MINHAS QUERIDAS NEKOGIRLS,
Vocês tem visto os pássaros caindo do céu recentemente? Uma Gaia mais afável e gentil nos sufocaria durante o sono – cortaria o oxigênio e nos pouparia da dor. Ao invés disso, ela senta ali e quer que nós assistamos a seu sofrimento; ela nos quer olhando para a água turva e nos vendo afogando nela.
Toda civilização tem suas própria fantasia perversa dos fim-dos-tempos. Inevitavelmente, o julgamento vem e nós somos punidas por nossas transgressões, nossas indulgencias. Mesmo as Físicas tem seu próprio fim-dos-tempos: Terra limpa da mesquinha decadência humana pelo apetite carnívoro do Sol quanto queima rumo a sua própria extinção. “Livrai-me da minha própria fraqueza. Remova o véu que me oculta do mundo”
Colapso. Eu amo dizer para mim mesma. Eu estou quicando em minha cadeira enquanto digo, fervorosamente dedando minhas chaves. Eu penso nos abençoados eslavos, sangue Pagão, incorrigível, vertendo às vésperas de Иван Купала, enquanto eles circulam o fogo ardente, fertilizando ventre e terra igualmente. Admita para si mesma, você adoraria ver tudo queimando em uma pira, só para dar as boas-vindas ao calor purificante do verão Solar. Anon, você não quer correr pela floresta pelada comigo? Nós podemos acordar juntas e ver o Sol tomar conta do vale, acordar como amantes, renascidas numa temporada de luz.

Entradas salvas:

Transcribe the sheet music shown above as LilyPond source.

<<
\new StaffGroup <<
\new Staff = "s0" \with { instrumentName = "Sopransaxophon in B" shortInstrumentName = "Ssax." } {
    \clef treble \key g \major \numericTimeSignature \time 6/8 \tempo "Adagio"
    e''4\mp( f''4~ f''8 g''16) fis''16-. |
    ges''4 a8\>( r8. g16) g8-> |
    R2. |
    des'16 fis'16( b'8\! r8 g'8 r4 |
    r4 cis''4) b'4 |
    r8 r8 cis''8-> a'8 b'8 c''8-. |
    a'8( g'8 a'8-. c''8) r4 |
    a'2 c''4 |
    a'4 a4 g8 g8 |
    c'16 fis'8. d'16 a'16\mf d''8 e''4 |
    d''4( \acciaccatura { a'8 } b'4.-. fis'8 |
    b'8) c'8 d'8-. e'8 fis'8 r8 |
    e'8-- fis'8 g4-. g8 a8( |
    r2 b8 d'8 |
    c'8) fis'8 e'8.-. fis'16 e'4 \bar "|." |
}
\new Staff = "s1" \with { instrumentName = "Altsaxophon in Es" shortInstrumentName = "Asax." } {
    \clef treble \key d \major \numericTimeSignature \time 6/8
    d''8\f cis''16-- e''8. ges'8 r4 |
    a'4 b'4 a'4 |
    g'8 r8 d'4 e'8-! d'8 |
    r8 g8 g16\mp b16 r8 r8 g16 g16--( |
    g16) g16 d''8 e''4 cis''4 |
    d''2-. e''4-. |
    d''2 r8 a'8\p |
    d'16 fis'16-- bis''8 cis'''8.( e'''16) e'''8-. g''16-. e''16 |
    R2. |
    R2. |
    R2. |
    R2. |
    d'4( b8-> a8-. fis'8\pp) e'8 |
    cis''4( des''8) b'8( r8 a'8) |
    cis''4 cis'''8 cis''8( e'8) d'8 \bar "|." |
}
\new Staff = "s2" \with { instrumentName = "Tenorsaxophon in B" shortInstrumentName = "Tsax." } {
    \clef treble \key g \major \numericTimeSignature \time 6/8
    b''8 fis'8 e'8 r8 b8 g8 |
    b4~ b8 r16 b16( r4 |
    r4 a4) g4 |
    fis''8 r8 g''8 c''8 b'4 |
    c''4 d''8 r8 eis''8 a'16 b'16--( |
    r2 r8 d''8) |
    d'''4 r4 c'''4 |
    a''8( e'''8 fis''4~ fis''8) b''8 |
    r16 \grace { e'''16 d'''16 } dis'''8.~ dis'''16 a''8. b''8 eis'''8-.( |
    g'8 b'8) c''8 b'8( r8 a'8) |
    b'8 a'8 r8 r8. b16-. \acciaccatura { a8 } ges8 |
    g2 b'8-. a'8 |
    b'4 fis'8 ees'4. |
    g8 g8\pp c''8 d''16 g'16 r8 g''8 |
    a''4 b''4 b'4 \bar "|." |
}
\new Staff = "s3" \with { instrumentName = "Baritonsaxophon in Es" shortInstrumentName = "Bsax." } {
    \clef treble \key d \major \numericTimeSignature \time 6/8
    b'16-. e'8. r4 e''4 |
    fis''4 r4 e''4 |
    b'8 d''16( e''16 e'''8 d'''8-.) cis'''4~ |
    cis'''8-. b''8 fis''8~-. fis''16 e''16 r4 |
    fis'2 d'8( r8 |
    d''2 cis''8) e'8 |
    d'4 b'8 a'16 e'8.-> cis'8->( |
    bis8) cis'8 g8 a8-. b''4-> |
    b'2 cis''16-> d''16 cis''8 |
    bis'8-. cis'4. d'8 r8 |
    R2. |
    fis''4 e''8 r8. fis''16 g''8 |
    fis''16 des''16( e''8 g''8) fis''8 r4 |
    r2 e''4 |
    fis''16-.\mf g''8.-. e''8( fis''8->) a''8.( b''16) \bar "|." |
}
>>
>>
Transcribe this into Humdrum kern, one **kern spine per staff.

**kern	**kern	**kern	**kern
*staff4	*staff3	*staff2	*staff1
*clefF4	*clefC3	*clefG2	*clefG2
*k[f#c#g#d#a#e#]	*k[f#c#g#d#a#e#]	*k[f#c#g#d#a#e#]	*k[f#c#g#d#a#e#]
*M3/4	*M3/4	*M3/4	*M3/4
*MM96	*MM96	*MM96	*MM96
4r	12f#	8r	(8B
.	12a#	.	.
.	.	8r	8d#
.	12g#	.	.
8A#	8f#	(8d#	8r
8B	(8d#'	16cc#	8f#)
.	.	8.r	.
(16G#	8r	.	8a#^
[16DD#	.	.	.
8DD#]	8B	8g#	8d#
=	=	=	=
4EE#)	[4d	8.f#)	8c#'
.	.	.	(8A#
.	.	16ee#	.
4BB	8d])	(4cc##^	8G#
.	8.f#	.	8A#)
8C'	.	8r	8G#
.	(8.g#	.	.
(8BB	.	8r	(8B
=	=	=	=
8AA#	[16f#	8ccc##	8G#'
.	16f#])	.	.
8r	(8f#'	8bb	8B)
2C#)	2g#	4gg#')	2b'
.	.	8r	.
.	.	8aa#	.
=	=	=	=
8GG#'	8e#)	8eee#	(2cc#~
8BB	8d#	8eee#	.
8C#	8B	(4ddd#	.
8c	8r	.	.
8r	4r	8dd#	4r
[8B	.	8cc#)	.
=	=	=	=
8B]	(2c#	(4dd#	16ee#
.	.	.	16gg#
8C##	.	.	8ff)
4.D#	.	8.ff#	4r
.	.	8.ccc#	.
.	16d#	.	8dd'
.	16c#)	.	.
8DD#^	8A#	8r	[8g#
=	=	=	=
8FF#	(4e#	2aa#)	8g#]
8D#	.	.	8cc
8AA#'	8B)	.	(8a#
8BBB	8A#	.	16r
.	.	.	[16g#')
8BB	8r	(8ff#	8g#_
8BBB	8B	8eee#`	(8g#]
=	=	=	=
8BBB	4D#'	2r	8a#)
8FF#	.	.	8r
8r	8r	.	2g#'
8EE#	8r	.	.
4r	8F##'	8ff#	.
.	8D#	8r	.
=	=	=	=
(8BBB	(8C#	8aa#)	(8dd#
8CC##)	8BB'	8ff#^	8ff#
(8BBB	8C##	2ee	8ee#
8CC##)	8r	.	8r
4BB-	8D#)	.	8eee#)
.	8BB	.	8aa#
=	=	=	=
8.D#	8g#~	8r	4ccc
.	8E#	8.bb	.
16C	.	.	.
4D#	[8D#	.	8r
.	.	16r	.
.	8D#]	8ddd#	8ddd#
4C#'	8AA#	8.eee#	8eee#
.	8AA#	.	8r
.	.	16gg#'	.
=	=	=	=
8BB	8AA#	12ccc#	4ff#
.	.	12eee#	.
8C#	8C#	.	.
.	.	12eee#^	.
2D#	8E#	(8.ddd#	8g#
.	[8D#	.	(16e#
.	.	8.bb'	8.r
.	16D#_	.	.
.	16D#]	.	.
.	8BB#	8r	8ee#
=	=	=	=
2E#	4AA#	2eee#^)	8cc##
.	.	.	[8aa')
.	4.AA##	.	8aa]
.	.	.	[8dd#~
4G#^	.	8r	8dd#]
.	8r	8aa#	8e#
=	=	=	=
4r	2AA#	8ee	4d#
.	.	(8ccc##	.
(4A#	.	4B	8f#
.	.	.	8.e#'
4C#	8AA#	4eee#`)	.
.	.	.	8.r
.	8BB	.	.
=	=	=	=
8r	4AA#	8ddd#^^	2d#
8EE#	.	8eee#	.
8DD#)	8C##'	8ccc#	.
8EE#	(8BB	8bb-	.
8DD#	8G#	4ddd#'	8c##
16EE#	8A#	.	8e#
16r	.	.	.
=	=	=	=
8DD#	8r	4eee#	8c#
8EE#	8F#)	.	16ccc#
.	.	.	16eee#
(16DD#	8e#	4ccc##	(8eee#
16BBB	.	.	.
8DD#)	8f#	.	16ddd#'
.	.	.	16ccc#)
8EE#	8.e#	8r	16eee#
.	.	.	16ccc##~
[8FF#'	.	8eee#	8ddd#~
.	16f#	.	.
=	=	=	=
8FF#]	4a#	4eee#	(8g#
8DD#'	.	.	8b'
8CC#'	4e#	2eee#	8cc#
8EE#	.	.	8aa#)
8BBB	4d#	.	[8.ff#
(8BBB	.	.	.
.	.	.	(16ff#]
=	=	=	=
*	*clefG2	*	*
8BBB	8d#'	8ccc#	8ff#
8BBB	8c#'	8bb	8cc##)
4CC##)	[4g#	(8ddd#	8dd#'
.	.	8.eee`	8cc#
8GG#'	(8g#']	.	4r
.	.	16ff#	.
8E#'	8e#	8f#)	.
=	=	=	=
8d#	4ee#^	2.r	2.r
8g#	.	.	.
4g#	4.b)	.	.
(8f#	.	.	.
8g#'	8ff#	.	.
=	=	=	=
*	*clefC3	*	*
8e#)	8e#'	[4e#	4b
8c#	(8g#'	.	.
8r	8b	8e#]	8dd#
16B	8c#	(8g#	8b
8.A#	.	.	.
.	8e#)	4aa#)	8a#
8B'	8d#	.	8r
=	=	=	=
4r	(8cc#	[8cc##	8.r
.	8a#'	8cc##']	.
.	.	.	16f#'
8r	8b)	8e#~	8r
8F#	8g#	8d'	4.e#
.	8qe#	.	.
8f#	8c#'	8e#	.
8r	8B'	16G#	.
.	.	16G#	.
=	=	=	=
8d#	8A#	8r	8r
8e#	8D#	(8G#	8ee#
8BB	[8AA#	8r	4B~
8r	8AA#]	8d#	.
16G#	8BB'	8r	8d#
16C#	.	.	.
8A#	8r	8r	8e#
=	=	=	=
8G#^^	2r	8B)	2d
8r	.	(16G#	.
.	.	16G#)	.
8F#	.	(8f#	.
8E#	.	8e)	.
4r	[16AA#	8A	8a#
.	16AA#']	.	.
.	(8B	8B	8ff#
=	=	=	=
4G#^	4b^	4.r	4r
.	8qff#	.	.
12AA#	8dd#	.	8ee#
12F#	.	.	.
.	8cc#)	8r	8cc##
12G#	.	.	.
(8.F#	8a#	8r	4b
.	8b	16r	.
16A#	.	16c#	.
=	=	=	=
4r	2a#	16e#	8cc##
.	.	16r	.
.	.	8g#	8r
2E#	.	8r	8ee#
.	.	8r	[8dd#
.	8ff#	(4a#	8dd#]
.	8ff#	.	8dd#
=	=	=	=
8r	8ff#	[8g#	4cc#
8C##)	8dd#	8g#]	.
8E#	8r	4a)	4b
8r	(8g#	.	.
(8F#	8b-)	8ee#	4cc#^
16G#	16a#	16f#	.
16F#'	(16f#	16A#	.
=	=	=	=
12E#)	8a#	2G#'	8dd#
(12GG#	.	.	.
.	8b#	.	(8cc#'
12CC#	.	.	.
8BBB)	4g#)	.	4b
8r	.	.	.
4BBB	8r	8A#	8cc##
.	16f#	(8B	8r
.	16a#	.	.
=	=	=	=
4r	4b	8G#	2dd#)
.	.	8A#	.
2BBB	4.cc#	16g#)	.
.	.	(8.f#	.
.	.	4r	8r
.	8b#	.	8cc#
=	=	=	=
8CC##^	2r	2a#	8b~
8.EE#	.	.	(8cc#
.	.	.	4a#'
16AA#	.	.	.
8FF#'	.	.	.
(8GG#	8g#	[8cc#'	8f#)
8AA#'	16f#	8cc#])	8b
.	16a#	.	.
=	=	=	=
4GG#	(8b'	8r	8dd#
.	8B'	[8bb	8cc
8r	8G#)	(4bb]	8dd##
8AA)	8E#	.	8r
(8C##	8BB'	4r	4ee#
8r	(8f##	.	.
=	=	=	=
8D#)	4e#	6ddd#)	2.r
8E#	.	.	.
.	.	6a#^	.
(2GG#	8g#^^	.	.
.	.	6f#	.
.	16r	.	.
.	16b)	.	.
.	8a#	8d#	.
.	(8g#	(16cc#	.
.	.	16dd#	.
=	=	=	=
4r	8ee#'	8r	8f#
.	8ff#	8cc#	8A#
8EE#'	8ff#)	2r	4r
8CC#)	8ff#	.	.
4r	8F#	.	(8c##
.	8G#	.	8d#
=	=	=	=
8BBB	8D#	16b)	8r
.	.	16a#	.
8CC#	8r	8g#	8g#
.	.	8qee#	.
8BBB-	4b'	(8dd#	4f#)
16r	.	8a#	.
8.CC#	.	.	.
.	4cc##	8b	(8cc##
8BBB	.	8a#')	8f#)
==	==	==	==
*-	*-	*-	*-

• EXERCÍCIO PROPOSTO 1:
Responda às perguntas sobre a carta às nekogirls:
(a) O que uma Gaia mais afável e gentil faria conosco durante o sono?
(b) No fim-dos-tempos das Físicas, o que limpa a Terra da mesquinha decadência humana?
(c) Às vésperas de que data os eslavos circulam o fogo ardente?
• EXERCÍCIO PROPOSTO 2: Reproduza, por favor, palavra por palavra o trecho da carta às nekogirls entre "Colapso. Eu amo" e "temporada de luz.", inclusive.
• EXERCÍCIO PROPOSTO 3: Prossiga a carta às nekogirls a partir do ponto em que ela para.

• RESPOSTA 1:
(a) Nos sufocaria: cortaria o oxigênio e nos pouparia da dor.
(b) O apetite carnívoro do Sol.
(c) Иван Купала.

• RESPOSTA 2:
Colapso. Eu amo dizer para mim mesma. Eu estou quicando em minha cadeira enquanto digo, fervorosamente dedando minhas chaves. Eu penso nos abençoados eslavos, sangue Pagão, incorrigível, vertendo às vésperas de Иван Купала, enquanto eles circulam o fogo ardente, fertilizando ventre e terra igualmente. Admita para si mesma, você adoraria ver tudo queimando em uma pira, só para dar as boas-vindas ao calor purificante do verão Solar. Anon, você não quer correr pela floresta pelada comigo? Nós podemos acordar juntas e ver o Sol tomar conta do vale, acordar como amantes, renascidas numa temporada de luz.

• RESPOSTA 3:
Uma amante da história, cheia de sentimentos poluídos, deve amat fati. Ela que estuda o passado deve ter ao menos alguma crença na recorrência eterna; ela busca o documento, com lágimas nos olhos murmura: “Oh, céus, está acontecendo de novo…” e continua acontecendo. E em cada recorrência, o homem revive seus erros. Saber disso é o maior de seus fardos, a maior de suas fontes de impotência. O Apocalipse nos alivia dessa impotência –– por definição, pode apenas acontecer quando o véu é despido, quando não se pode mais vesti-lo novamente. É por isso que eu não cultivo nenhum respeito, absolutamente nenhuma simpatia, por pequeninos ladrões mesquinhos que pilham o passado, vestem suas lutas & superstições como adereços tão apertados que sua gordura escorre sob eles. Eu não preciso nomeá-los: homens pequenos e patéticos, nos entediando com suas longas postagens sobre força & tradição mesmo quando nem um único deles resistiria se forçado à subserviência como um catamita sob um homem mais rico e poderoso. Não –– uma verdadeira tradicionalista dá as boas vindas ao fim deste mundo maléfico, não importa qual bandeira é hasteada sobre Constantinopla. Uma verdadeira tradicionalista não diz não, ela diz sim.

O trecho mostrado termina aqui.